Pesantren menurutnya bukan sekedar lembaga pendidikan tapi juga penjaga kearifan lokal, dengan sistem pembelajaran yang mengintegrasikan ilmu agama dan umum, bahkan pesantren telah berfungsi sebagai lembaga pendidikan sistematis dan unggul secara keilmuan.

Dalam konteks itu (Alm) Prof Dr. Nurcholish Madjid, Cendikiawan muslim, sekali lagi, seperti dikutip Ahmadie Thaha, memberi pengandaian menarik tentang pesantren.

"Jika Belanda tidak menjajah Indonesia, mungkin kita akan mengenal Universitas Lirboyo, Universitas Tebuireng atau Universitas Tremas sebagai institusi pendidikan terkemuka - bukan UI, ITB atau  IPB. Lirboyo, Tebuireng dan tremas adalah pesantren pesantren tua di Indonesia", tulisnya.

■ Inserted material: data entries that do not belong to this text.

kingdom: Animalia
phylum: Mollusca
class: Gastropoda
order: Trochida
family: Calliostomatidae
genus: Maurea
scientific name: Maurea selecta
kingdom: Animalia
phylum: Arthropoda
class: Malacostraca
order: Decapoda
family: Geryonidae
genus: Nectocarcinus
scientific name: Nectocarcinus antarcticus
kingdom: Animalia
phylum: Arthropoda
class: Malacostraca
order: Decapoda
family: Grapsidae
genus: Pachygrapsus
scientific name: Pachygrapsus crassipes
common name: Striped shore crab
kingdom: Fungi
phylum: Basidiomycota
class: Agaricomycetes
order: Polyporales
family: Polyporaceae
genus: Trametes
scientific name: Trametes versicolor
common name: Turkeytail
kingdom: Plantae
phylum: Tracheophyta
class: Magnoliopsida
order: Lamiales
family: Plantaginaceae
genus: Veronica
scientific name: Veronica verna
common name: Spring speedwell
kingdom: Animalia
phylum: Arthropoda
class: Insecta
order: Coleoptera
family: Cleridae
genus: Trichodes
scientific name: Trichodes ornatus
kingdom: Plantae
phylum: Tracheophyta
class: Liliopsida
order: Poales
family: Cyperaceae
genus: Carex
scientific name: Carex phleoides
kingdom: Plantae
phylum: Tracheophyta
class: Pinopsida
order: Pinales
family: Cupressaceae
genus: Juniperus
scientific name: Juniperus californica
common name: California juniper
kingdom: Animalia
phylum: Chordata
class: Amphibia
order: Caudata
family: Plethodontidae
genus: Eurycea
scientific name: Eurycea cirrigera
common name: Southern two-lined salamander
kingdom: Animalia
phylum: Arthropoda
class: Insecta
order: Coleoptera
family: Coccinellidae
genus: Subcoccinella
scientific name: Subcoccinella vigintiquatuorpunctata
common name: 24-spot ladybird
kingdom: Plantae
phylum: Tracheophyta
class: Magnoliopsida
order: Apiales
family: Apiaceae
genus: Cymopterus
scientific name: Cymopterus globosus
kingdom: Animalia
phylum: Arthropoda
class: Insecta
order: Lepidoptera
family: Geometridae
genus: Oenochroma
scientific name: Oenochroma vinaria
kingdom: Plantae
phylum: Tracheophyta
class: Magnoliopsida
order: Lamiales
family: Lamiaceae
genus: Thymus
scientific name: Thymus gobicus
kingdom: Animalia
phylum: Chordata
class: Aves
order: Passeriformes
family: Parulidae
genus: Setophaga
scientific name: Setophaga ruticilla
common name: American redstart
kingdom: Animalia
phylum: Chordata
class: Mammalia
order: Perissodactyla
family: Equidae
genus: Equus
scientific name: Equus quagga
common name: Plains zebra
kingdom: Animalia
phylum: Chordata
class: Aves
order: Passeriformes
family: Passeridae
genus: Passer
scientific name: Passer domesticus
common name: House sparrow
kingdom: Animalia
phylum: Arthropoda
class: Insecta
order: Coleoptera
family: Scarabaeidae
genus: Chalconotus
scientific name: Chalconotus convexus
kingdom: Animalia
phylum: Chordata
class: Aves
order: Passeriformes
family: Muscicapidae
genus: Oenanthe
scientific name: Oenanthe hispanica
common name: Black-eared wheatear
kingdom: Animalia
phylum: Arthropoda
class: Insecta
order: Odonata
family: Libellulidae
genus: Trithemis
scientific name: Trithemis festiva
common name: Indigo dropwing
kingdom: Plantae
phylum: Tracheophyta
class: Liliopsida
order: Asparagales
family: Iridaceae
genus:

Itulah keunggulan tradisi keilmuan pesantren, sayangnya, ketika penjajah kolonial Belanda tiba di Indonesia bukan saja kehidupan politik dimonopoli, tapi juga pesantren dipinggirkan hanya sebagai pendidikan "alternatif", bukan pendidikan "arus utama" bangsa Indonesia. Demikian perspektif Prof. Nazarudin Umar .

Gus Dur dalam "bunga rampai" buku yang ditulis sejumlah intelektual berjudul "Pesantren dan Pembaharuan" (terbit 1974), menyebut pesantren sebagai "sub kultur", sebuah institusi pendidikan memiliki kedudukan kultural yang unik, mampu bertahan selama berabad abad menata nilai nilai hidupnya sendiri, relatif lebih kuat daripada masyarakat sekitarnya. 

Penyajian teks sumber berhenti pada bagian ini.